STEP 2: Execute JavaScript

This step is far from trivial because it involves executing JavaScript. So one actually needs to build a JavaScript interpreter (or use an existing one). When we started working on our HTML converter, we already had our own JavaScript interpreter. But it was conditioned for JavaScript code that one typically finds in PDF documents. This type of JavaScript tends to be far less complex than the JavaScript in current HTML documents. We rarely receive a bug report related to JavaScript embedded in PDF documents. But when we started using the same interpreter with real-life HTML documents, it turned out to be flawed and having many deficiencies. Especially supporting the jQuery library turned out to be an enormous task. jQuery makes extensive use of more advanced JavaScript features such as prototypes and closures.

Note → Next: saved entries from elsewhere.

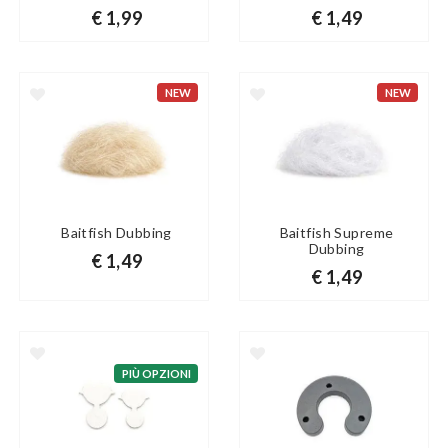
€ 1,99
€ 1,49
NEW
NEW
Baitfish Dubbing
Baitfish Supreme
Dubbing
€ 1,49
€ 1,49
PIÙ OPZIONI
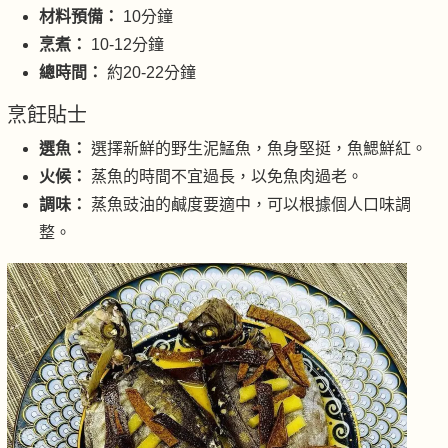
材料預備：
10分鐘
烹煮：
10-12分鐘
總時間：
約20-22分鐘
烹飪貼士
選魚：
選擇新鮮的野生泥鯭魚，魚身堅挺，魚鰓鮮紅。
火候：
蒸魚的時間不宜過長，以免魚肉過老。
調味：
蒸魚豉油的鹹度要適中，可以根據個人口味調
整。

Here is a typical conversion that takes place when executing JavaScript:

Before <html>   <head>   <script type="text/javascript">     function load() {         var x = document.getElementById("foo")         x.innerHTML = "Hello TallComponents!";      }   </script>   </head>   <body onload="load()">     <h1 id="foo">Hello World!</h1>   </body> </html> After <html>   <body>     <h1>Hello TallComponents!</h1>   </body> </html>

STEP 3: Resolving CSS

Cascading style sheets are used to separate content from presentation. CSS is resolved after JavaScript has been executed because JavaScript may also manipulate CSS. CSS can be specified in three ways:

1. External stylesheet. These are specified using the LINK element as follows:

After <HEAD> <LINK href="special.css" rel="stylesheet" type="text/css"> </HEAD>

2. Inline stylesheet. These are speficied using the STYLE element as follows:

After <HEAD> <STYLE type="text/css"> H1 {border-width: 1; border: solid; text-align: center} </STYLE> </HEAD>

3. Inline style. Here is a typical example:

After <P style="font-size: 12pt; color: fuchsia"> Aren't style sheets wonderful? </P>

The CSS resolver transforms the HTML document such that it only has inline styles while being equivalent to the original document.


Now that the HTML document has been normalized with respect to syntax and CSS and initialization JavaScript code has been executed and removed, all visual elements have to be placed and formatted. This is referred to as the layout step.

Although we convert to PDF, our layout module has been designed such that by implementing a specific interface we may just as well convert to SVG or GDI+.


While the above four steps have been presented as sequential steps, in reality they are performed more or less in parallel for performance reasons.